Thousands of Calgarians toured the 217,000 sq. ft. of exhibit space with 450 exhibitors. Displays included garden tools, decks and summerhouses, hot tubs, wood flooring, windows, appliances, artwork and patio furniture.
A real estate brokerage founded in Calgary has formed an international alliance that gives it access to global markets.
Torode Realty has become the Western Canadian representative of Oncor International.
Torode was incorporated in Calgary by John Torode in 1973. It later acquired Merrett Management and the Canadian operations of Knowlton Realty. In 1997 the firm began trading on the Alberta Stock Exchange. In 2001 senior members of the selling team bought back the brokerage arm and took the firm private.
The alliance gives more direct access to 50 markets in the U.S., said Andrew McLachlan, vice-president sales and general manager of Torode in Calgary.
“The U.S. relation between Calgary and Houston for the oil industry is the obvious pipeline, so to speak,” he said last week.
The direct advantage is working with real estate brokers in Houston and Dallas, and to a lesser extent in Oklahoma and Chicago.
Torode’s real estate services include office and industrial leasing and sales, investment sales, retail leasing and development, and strategic planning. Oncor is an organization of 50 privately owned commercial real estate firms in more than 200 international markets.
TGS Properties Inc. could be going private if regulators and shareholders approve a proposal this spring.
The offer by 1032377 Alberta Ltd., or AcquisitionCo, covers those assets that did not become part of TGS North American REIT when it was formed last fall, said company spokeswoman Jenelle Wohlberg.

[Saved data entries]
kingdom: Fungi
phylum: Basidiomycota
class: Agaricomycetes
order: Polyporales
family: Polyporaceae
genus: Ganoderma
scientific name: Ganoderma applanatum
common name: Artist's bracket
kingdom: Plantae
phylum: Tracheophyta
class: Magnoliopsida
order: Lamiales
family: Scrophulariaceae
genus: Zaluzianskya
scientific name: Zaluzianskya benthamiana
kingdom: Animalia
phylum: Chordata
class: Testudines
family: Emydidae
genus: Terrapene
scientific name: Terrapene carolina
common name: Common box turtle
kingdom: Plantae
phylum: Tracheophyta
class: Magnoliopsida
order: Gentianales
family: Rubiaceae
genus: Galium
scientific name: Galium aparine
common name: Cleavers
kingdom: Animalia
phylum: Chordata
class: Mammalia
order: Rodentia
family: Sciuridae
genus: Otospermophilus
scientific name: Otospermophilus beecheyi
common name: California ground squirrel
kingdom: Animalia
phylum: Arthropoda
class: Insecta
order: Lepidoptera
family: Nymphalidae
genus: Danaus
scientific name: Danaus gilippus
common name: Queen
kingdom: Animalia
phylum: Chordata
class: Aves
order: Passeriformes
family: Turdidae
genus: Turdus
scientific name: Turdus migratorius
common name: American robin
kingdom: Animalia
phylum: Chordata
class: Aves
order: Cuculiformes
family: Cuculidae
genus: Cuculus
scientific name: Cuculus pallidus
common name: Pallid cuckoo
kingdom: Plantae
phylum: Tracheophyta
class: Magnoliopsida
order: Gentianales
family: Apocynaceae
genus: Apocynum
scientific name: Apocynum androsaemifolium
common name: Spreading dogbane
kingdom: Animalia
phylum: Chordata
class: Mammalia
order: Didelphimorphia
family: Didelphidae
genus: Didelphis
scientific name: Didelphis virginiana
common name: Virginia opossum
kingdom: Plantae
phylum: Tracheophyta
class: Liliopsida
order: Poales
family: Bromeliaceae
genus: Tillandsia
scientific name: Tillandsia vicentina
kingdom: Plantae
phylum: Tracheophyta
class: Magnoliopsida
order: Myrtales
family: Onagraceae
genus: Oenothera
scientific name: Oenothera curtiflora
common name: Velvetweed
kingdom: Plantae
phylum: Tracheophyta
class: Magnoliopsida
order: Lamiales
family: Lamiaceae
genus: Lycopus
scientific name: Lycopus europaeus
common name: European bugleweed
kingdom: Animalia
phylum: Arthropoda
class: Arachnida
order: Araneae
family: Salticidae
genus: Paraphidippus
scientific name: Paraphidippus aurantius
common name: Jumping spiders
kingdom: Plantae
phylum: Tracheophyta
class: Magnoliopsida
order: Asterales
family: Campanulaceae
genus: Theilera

◆ **WRITTEN INSTRUCTION**: Reproduce the real estate article word for word, starting at "The offer by" and ending at "spokeswoman Jenelle Wohlberg.". This data has no connection to the real estate article.

◆ **FINISHED EXERCISE**:
The offer by 1032377 Alberta Ltd., or AcquisitionCo, covers those assets that did not become part of TGS North American REIT when it was formed last fall, said company spokeswoman Jenelle Wohlberg.